* _Work to be completed_: Work through the records below and tally every line containing "сбили". Reply with the total alone.
"""
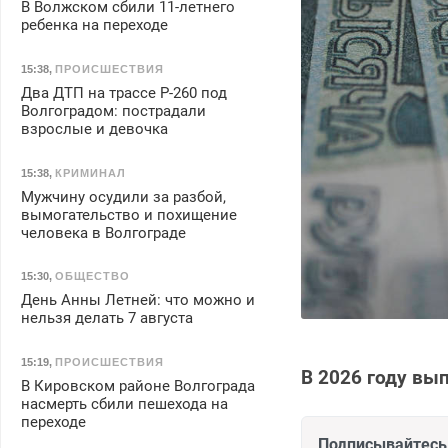
В Волжском сбили 11-летнего
ребенка на переходе
15:38
,
ПРОИСШЕСТВИЯ
Два ДТП на трассе Р-260 под
Волгоградом: пострадали
взрослые и девочка
15:38
,
КРИМИНАЛ
Мужчину осудили за разбой,
вымогательство и похищение
человека в Волгограде
15:30
,
ОБЩЕСТВО
День Анны Летней: что можно и
нельзя делать 7 августа
15:19
,
ПРОИСШЕСТВИЯ
В 2026 году вып
В Кировском районе Волгограда
насмерть сбили пешехода на
переходе
Подписывайтесь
"""
* _Answer space_: 2